Carolyn, a swimmer, was going on a trip. See didn’t want to get out of shape when she was on the road so she searched a bit and found a hotel with an “Olympic sized” pool. Upon arrival at her hotel destination, she found a pool that was 10-meters long by 6- meters wide. How was she going to stay fit in this pool?

Everyone goes on the road sometime, and I don’t think any of us are fooled by the words “Olympic sized” anymore. You might be an adult masters swimmer, a triathlete, an age group swimmer, or the parent of one of those mentioned. How do you train when you are not at home and have to make do in a hotel pool or a vacation condo pool?

The idea, of course, is to maintain your condition on these trips rather than lose it. Most people would be surprised at what it takes to maintain their condition-not as much as one might think. Let’s take an elite swimmer who is training about 8000 meters a day (a little over two hours). This swimmer goes on a family vacation for a week and only has access to a small pool, 12 meters in the long direction.

Here is a recommended training plan for this swimmer. This regimen will take about one hour of your day.

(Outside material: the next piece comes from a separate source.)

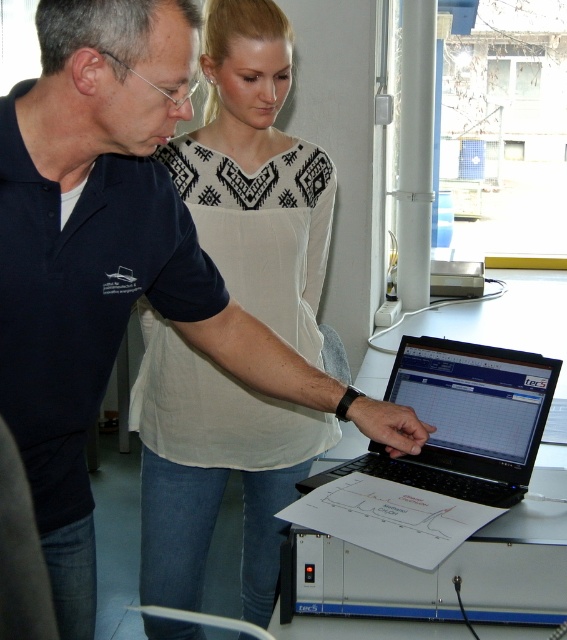
You are standing in front of the laptop and want to reach the point marked at coordinates (x=268, y=465). If your arm can reach 1.5 meters, can you touch that point without moving closer?

The point marked at coordinates (x=268, y=465) is 1.80 meters away from the viewer. Since your arm can only reach 1.5 meters, you cannot touch that point without moving closer.

You are a photographer trying to capture a clear shot of the black plastic laptop at center and the white printed blouse at upper center. Since you want both subjects in focus, you need to know their distance from each other. Based on the scene, can you determine if they are close enough for the camera to focus on both without adjusting the lens?

The white printed blouse at upper center is positioned on the left side of black plastic laptop at center, but the exact distance between them isn not provided. However, since both are part of the same scene and positioned near each other in the image, it is likely they are within the camera s depth of field without needing lens adjustment.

  1. Perform 400-600 StrechCordz® pulls a day for at least five of the seven days while on vacation (This is an out-of-water exercise). A swimmer not used to doing this kind of dryland workload will have sore muscles after the first day and perhaps over the entire week. But the muscles will start to adapt, and when this swimmer gets home, he/she will be stronger in the water from all the pulls. In many cases, swimmers will actually gain strength during vacation following this routine.
  2. Use a StrechCordz® Short Belt for continuous swimming in a small pool. Tie the cord off to the pool ladder or handrail and swim in place. Now, swimming in place is not the most fun thing to do for any length of time. It is best for the brain to do interval training with a Short Belt. For example, 10 x 2 minute swims with 30 seconds rest between. Swimmers can change strokes and kick while using Short Belts to vary the routine. Doing this for 30-45 minutes is probably optimal. Any longer and boredom could keep the swimmer from continuing during the following days. The idea is to do this five times during the seven days of vacation-not necessarily the same days as the StrechCordz® pulls.
  3. Incorporate turns in your workouts. The ability to push off a wall hard and in streamline is one of the most important things in swimming. All swimming velocity is initiated either from the starting block or off a wall. Either way, the legs are first and foremost. Short pools offer an opportunity to work turns. A pool that is 10-12 meters long can be ideal. Swim blasts of 6-8 turns really pushing hard and working perfect streamlines.

Doing the above training regimen will help athletes, 1) increase their swimming pull strength with the StrechCordz® pulls, 2) keep them in aerobic condition with the Short Belt work, and 3) likely increase the power in their legs with the short-pool turn work. So, time on the road does not have to be a losing proposition.